I see it over and over again: a patient presents with crushing fatigue, anxiety (sometimes panic attacks), insomnia, joint pain, back pain, depression (sometimes mood swings), and general malaise — the gamut of symptoms, basically — and we chase them with one physical treatment after another. They get a little better here and there, but it still feels like we’re chasing symptoms…
Until one day, the patient leaves her overly demanding job and goes and finds something she loves. Then the symptoms “magically” all disappear.
There’s something about living in alignment with our own internal value system that breeds health. – Tweet That!
Job Stress from Modern American “Sweat Shops”
If you’ve read my bio, you may have seen that my father passed away from pancreatic cancer when I was a teenager. But I’m pretty sure work stress, in large part, was what really killed him. He got called at all hours. He got blamed for things he didn’t do, and other people took credit for what he did do… and he felt he had no power, no way to fight back. At the height of the work load, he suddenly got sick. He was diagnosed and died two weeks later.
So to me, this is personal.
I can’t say I was terribly surprised to read the NYT exposé on the working conditions at Amazon. This is the culture in big business, and particularly in the tech industry: Faster. Bigger. More.
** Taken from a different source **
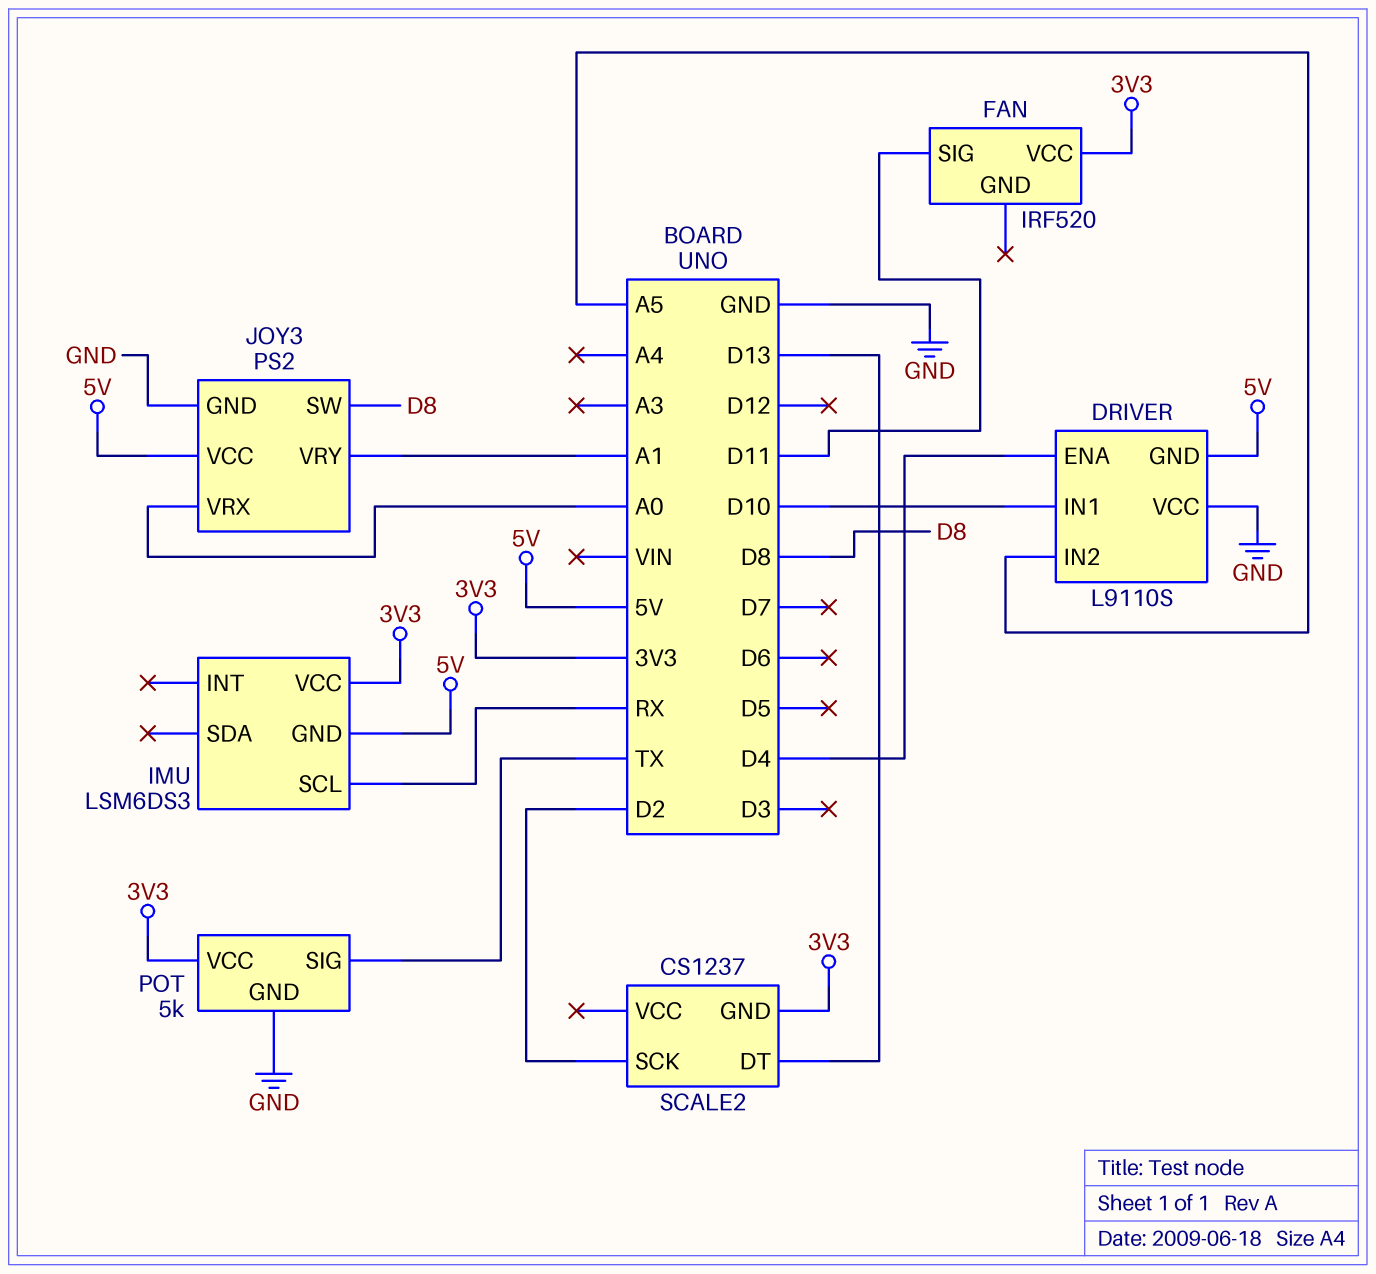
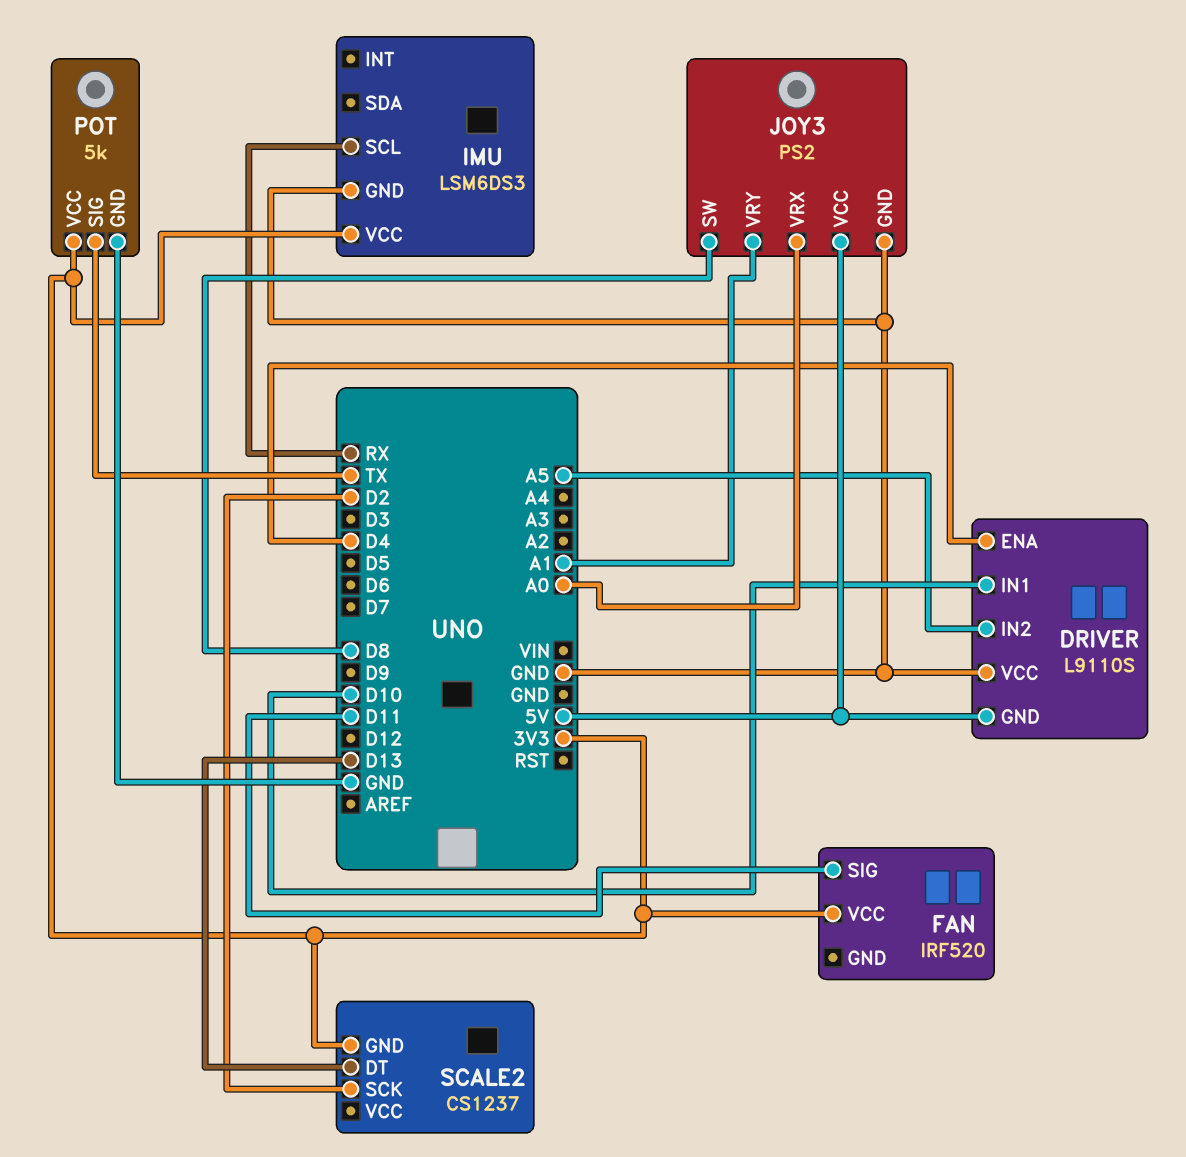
IMU pin GND: 5V -> GND

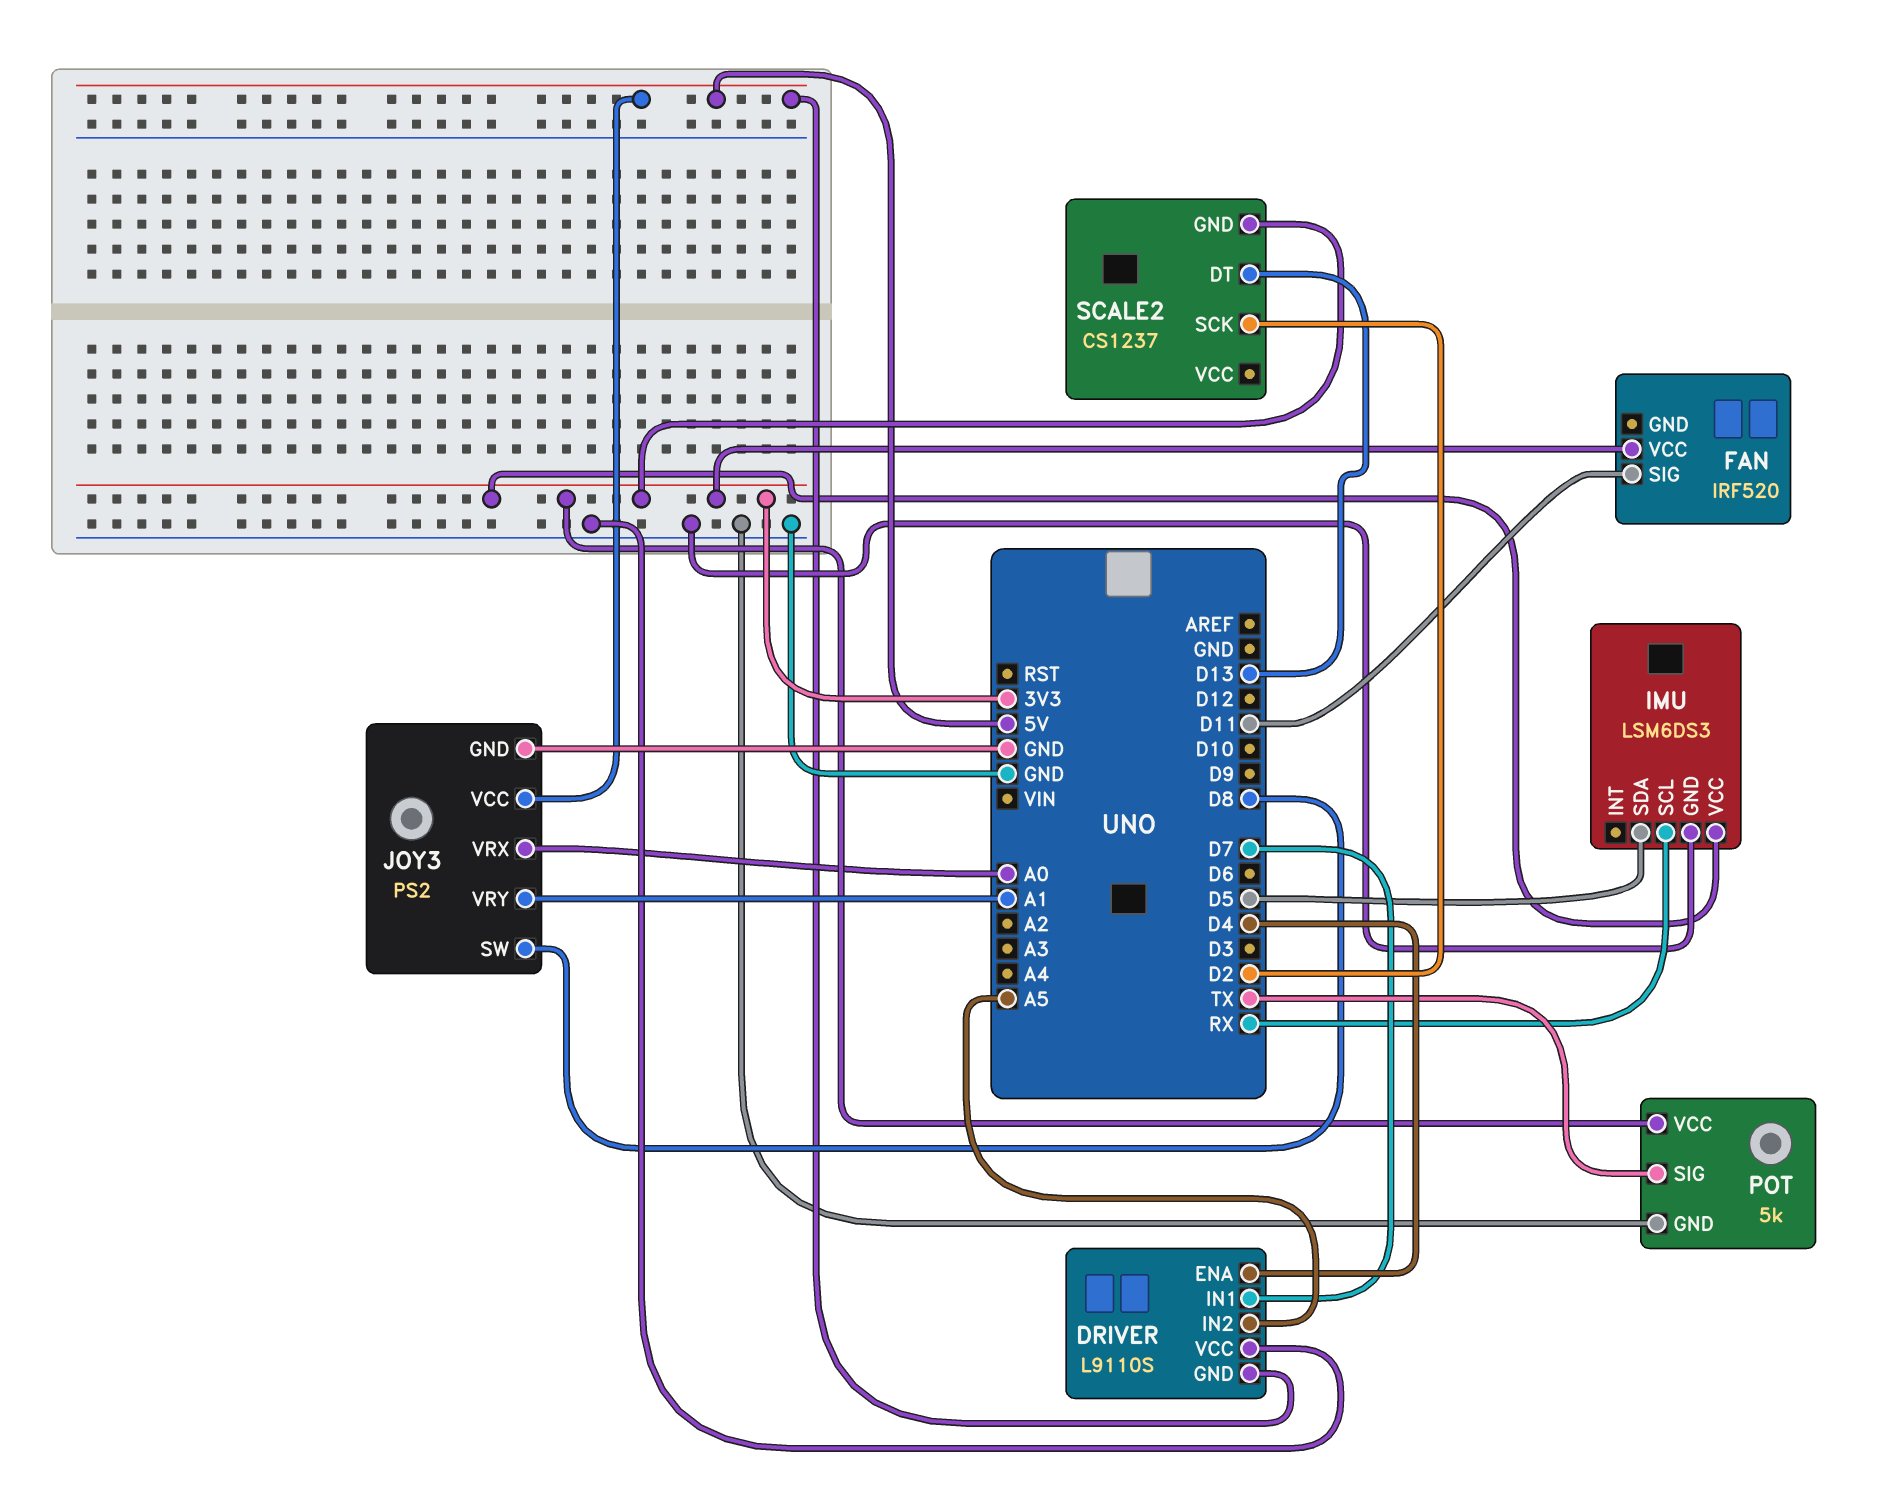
DRIVER pin IN1: D10 -> D7
IMU pin SDA: none -> D5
Management agrees to outrageous project deadlines, committing their employees to increasingly unreasonable feats, and employees feel they have no choice but to comply.
“Nearly every person I worked with, I saw cry at their desk,” said Bo Olson, formerly in book marketing for Amazon.
“Amazon came under fire in 2011 when workers in an eastern Pennsylvania warehouse toiled in more than 100-degree heat with ambulances waiting outside, taking away laborers as they fell,” says the NYT article. “After an investigation by the local newspaper, the company installed air-conditioning.”
Noelle Barnes, former Amazon employee, says they have a saying at Amazon: “Amazon is where overachievers go to feel bad about themselves.”
This USA Today article echoes the same sentiments, only this time from Dustin Moskovitz, one of the Facebook founders. Moskovitz attributes his work load to a myriad of health problems at the time, including panic attacks and throwing his back out regularly (in his 20s).
The Take-Home Message:
Yes, you have to make a living. Yes, you have to provide for your family. But take a good, hard look at the state of your health and happiness. Only you truly know whether your job is your “obstacle to cure.”
If it is, ask yourself: is it worth it?